Data supplied:
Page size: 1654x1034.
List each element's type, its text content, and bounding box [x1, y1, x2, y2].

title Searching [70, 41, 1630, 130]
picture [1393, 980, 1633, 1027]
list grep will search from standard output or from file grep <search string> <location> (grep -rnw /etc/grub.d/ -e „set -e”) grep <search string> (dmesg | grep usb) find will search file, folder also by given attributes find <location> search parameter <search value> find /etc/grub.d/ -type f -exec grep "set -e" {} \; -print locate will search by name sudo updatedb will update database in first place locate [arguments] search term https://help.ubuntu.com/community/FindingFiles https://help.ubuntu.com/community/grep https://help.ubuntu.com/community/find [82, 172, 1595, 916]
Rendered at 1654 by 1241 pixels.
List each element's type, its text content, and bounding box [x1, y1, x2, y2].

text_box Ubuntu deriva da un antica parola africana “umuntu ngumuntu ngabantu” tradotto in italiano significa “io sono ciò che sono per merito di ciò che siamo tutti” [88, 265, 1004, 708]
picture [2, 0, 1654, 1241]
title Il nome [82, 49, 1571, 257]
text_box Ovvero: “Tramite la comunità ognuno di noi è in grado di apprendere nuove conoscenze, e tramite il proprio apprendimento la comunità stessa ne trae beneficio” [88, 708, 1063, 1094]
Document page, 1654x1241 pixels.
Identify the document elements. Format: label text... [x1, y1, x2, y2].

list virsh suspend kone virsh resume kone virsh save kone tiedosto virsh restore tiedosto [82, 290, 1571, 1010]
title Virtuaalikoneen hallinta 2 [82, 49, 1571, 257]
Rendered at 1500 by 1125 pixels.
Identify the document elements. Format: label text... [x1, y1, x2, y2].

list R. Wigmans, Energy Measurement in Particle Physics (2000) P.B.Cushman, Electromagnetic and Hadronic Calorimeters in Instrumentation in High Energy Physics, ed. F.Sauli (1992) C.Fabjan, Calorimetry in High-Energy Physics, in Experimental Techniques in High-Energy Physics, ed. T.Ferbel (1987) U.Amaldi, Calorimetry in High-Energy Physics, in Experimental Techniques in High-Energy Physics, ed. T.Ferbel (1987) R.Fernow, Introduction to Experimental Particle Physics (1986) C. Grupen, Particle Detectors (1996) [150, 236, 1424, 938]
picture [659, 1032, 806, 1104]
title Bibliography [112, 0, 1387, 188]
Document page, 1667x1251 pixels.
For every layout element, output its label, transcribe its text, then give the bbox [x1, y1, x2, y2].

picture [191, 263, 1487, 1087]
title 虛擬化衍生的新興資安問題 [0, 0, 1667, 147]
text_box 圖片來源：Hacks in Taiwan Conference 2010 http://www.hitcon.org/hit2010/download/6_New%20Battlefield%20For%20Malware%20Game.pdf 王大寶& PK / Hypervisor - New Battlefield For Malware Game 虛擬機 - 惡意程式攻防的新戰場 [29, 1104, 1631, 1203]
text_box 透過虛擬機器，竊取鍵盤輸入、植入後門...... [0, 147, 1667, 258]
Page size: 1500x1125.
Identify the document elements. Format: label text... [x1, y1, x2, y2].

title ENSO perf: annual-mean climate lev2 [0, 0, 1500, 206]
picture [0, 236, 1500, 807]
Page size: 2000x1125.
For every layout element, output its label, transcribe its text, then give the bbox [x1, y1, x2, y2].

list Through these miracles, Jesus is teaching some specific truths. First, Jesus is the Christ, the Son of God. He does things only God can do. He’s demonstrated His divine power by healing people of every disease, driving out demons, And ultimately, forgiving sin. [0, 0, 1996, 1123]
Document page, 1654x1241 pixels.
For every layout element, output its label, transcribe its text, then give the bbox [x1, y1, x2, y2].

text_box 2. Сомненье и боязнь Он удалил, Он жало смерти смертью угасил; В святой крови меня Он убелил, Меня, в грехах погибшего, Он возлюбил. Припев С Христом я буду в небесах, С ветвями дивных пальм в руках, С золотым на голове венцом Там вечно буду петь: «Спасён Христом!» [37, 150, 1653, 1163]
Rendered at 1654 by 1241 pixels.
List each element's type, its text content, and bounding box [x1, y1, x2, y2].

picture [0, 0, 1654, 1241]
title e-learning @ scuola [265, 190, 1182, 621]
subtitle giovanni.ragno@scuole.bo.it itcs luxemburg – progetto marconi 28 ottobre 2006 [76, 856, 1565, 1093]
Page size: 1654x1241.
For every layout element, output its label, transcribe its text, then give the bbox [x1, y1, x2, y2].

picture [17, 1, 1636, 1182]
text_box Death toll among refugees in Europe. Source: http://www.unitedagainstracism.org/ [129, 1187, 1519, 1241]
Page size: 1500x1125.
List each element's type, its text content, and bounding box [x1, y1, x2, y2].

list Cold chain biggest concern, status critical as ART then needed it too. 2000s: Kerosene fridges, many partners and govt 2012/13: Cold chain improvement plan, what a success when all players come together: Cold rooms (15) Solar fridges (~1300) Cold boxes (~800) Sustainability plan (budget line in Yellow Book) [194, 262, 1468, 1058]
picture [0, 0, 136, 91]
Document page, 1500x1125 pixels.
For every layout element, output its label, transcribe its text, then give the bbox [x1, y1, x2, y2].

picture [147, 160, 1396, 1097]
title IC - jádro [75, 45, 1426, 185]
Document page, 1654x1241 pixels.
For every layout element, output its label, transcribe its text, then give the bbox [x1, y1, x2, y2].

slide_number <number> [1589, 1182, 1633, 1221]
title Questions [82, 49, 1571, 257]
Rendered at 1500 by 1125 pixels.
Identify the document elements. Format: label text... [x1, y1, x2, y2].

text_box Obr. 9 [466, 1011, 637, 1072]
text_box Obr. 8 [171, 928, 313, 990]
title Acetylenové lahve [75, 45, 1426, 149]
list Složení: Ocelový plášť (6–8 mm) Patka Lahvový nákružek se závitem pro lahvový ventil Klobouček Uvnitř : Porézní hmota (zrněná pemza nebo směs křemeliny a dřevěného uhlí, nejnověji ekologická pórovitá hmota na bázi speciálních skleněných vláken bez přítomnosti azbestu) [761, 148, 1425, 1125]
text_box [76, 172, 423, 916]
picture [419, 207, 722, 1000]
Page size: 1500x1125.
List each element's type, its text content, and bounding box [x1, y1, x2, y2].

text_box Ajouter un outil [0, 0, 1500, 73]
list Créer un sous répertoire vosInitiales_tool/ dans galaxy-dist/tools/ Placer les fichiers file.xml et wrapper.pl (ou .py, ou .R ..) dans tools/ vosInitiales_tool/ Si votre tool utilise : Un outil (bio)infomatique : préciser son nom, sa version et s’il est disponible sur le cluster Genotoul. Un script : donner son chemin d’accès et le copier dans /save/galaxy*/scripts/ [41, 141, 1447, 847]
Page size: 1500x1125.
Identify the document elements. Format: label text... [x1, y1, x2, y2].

Do this: Give everything in the listing from the line containing "Page size: 1654x1241." down to the line containing "title Questions [82, 49, 1571, 257]", both included, as a Markdown table with the columns Row and Line, numbering the rows and leaving out blank lines.

Full answer:
| Row | Line |
|---|---|
| 1 | Page size: 1654x1241. |
| 2 | For every layout element, output its label, transcribe its text, then give the bbox [x1, y1, x2, y2]. |
| 3 | picture [17, 1, 1636, 1182] |
| 4 | text_box Death toll among refugees in Europe. Source: http://www.unitedagainstracism.org/ [129, 1187, 1519, 1241] |
| 5 | Page size: 1500x1125. |
| 6 | List each element's type, its text content, and bounding box [x1, y1, x2, y2]. |
| 7 | list Cold chain biggest concern, status critical as ART then needed it too. 2000s: Kerosene fridges, many partners and govt 2012/13: Cold chain improvement plan, what a success when all players come together: Cold rooms (15) Solar fridges (~1300) Cold boxes (~800) Sustainability plan (budget line in Yellow Book) [194, 262, 1468, 1058] |
| 8 | picture [0, 0, 136, 91] |
| 9 | Document page, 1500x1125 pixels. |
| 10 | For every layout element, output its label, transcribe its text, then give the bbox [x1, y1, x2, y2]. |
| 11 | picture [147, 160, 1396, 1097] |
| 12 | title IC - jádro [75, 45, 1426, 185] |
| 13 | Document page, 1654x1241 pixels. |
| 14 | For every layout element, output its label, transcribe its text, then give the bbox [x1, y1, x2, y2]. |
| 15 | slide_number <number> [1589, 1182, 1633, 1221] |
| 16 | title Questions [82, 49, 1571, 257] |